Com efeito, o imóvel não tem mais 8.000 m² e as confrontações como antes descritas, pois sofreu os destaques de 2.017,80 m² (Av. 10) decorrente de desapropriação.

O título apresentado a registro, por sua vez, faz referência à descrição original do imóvel, sem qualquer menção à área destacada (fls. 52/55).

Ora, desfigurado o imóvel primitivo, de rigor a apuração da área remanescente, sem o que não é viável o registro do título que lhe diz respeito, sob pena de violação ao princípio da especialidade objetiva, nos termos do art. 225 da Lei de Registros Públicos.

Pelo princípio da especialidade, todo e qualquer imóvel precisa ter perfeita e correta identificação, para não ser confundido com outro. Tal princípio exige que o bem seja descrito como corpo certo, identificado e caracterizado.

Na lição de Afrânio de Carvalho, “significa que toda inscrição deve recair sobre um objeto precisamente individuado”… ou seja, conter “os dados geográficos que se exigem para individuar o imóvel, isto é, para determinar o espaço terrestre por ele ocupado” (“Registro de Imóveis”, 4ª ed., Forense, RJ, 1998, p. 203).

Nesse sentido:

“REGISTRO DE IMÓVEIS. Escritura de compra e venda. Área maior transcrita, com marcos imprecisos e contendo diversos desfalques, perdendo suas características de especialização objetiva. Necessidade de retificação. Apuração de remanescente. Dúvida procedente. Recurso desprovido”. (Apelação n º 1000035-06.2018.8.26.0068, da Comarca de Barueri, Rel. DES. GERALDO FRANCISCO PINHEIRO FRANCO).

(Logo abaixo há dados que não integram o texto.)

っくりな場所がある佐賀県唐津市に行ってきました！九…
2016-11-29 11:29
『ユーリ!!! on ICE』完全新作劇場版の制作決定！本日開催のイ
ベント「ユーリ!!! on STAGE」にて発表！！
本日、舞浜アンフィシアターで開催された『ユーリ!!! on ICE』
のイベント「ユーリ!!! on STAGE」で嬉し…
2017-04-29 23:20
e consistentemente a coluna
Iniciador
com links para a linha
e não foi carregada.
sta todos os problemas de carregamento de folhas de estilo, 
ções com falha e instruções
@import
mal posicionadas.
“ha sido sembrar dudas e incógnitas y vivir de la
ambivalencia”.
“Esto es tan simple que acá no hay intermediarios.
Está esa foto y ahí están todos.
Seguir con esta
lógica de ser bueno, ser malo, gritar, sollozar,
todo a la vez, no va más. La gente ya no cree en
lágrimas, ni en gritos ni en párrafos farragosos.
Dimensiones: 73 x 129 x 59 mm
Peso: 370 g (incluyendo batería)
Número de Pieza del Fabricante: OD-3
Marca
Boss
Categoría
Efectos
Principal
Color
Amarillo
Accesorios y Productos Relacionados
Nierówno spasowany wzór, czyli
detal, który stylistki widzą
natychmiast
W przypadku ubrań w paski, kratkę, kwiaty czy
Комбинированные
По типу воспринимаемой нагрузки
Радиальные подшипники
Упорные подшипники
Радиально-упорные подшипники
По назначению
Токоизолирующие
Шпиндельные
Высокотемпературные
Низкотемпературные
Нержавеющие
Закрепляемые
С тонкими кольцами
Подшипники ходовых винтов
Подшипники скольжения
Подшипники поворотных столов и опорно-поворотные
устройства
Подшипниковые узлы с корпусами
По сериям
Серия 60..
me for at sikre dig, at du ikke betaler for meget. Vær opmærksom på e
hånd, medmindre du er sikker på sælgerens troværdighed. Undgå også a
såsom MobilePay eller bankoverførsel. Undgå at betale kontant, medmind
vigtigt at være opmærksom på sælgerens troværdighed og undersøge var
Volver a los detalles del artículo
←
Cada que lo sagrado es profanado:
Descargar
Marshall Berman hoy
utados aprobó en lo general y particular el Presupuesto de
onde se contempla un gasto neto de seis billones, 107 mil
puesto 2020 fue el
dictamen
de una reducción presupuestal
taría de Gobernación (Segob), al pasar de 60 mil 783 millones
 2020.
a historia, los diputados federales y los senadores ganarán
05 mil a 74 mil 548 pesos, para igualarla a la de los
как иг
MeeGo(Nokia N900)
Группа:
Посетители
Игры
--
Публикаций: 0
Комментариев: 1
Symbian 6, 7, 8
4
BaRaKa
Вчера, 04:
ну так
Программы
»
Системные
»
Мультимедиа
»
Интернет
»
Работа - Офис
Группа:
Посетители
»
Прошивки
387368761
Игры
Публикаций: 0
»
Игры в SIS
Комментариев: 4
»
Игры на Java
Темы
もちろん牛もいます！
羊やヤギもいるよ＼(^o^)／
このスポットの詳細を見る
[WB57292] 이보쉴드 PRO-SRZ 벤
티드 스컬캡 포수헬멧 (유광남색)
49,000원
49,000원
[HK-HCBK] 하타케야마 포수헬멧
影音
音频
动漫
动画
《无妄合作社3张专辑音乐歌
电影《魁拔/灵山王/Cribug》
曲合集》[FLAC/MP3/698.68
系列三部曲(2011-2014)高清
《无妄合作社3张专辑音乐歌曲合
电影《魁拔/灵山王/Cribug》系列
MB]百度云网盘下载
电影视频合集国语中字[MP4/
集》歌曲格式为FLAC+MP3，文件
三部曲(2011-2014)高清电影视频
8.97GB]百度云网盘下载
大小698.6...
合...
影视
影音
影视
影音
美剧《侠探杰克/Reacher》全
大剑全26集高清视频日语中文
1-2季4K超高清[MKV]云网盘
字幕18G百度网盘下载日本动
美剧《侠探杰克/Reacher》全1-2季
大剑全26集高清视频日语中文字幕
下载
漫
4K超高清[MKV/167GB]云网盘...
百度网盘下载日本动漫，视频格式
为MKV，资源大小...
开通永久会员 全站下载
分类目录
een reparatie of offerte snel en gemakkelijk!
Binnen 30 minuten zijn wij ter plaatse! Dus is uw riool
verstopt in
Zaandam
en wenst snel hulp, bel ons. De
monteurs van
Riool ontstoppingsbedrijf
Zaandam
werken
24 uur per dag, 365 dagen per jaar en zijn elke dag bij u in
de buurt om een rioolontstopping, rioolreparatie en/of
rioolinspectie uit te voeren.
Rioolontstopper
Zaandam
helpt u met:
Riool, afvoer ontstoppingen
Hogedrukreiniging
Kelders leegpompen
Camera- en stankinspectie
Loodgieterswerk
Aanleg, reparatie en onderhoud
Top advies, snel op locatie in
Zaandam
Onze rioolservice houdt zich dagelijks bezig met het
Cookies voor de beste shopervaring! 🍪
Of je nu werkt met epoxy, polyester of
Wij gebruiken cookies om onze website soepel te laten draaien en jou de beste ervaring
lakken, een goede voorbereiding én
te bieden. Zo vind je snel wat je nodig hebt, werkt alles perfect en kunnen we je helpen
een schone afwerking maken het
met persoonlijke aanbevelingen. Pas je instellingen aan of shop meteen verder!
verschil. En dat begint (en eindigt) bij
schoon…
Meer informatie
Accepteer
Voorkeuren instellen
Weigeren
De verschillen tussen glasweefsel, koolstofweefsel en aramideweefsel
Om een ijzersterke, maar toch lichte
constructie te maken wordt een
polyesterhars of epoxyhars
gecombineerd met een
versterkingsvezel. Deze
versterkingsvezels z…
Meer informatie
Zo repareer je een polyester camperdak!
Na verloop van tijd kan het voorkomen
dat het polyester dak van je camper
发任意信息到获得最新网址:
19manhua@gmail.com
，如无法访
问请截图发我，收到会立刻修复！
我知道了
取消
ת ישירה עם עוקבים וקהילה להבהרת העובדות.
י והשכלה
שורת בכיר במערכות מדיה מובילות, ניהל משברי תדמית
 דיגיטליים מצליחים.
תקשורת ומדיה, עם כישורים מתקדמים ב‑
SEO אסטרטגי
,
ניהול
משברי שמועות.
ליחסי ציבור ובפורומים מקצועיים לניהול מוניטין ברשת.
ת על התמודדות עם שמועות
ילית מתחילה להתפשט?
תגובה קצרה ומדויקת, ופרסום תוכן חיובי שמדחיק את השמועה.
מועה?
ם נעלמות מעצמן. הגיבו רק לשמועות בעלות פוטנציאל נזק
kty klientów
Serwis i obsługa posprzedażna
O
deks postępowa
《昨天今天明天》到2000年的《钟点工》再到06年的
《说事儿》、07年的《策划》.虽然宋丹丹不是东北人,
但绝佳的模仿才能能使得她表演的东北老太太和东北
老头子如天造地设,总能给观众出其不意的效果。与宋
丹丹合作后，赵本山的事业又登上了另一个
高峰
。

A própria Lei de Registros Públicos, em seu artigo 213, §7º, estabelece a adoção do procedimento previsto no artigo 213, II, da Lei nº 6.015/1973, quando a descrição original do imóvel sofreu alteração em razão de desfalque parcial sem que tenha ocorrido a apuração do remanescente.

Certo é que à vista do destaque não se permite o perfeito controle da disponibilidade, com sérios reflexos em face da especialidade objetiva.

Desta forma, para a própria segurança do registro imobiliário e dos efeitos dele irradiados e com a finalidade de preservar a especialidade registrária, sem a prévia retificação do registro, consistente em apurar-se a caracterização do imóvel que remanesce na matrícula, dando-lhe descrição e atribuindo-lhe área certa, inviável a pretendida inscrição na tábua registral.

Finalmente, indiscutível que o negócio jurídico celebrado (dação em pagamento) tem como elemento essencial o imóvel, descrito com a área total constante da matrícula quando de sua abertura, desconsiderando o destaque realizado em razão de desapropriação, de modo que inaplicável o §17, do art. 176 da Lei de Registros Públicos, que assim dispõe:

“Art. 176 – O Livro nº 2 – Registro Geral – será destinado, à matrícula dos imóveis e ao registro ou averbação dos atos relacionados no art. 167 e não atribuídos ao Livro nº 3.

§ 17. Os elementos de especialidade objetiva ou subjetiva que não alterarem elementos essenciais do ato ou negócio jurídico praticado, quando não constantes do título ou do acervo registral, poderão ser complementados por outros documentos ou, quando se tratar de manifestação de vontade, por declarações dos proprietários ou dos interessados, sob sua responsabilidade. (Incluído pela Lei nº 14.382, de 2022)”

Ante o exposto, pelo meu voto, nego provimento ao recurso.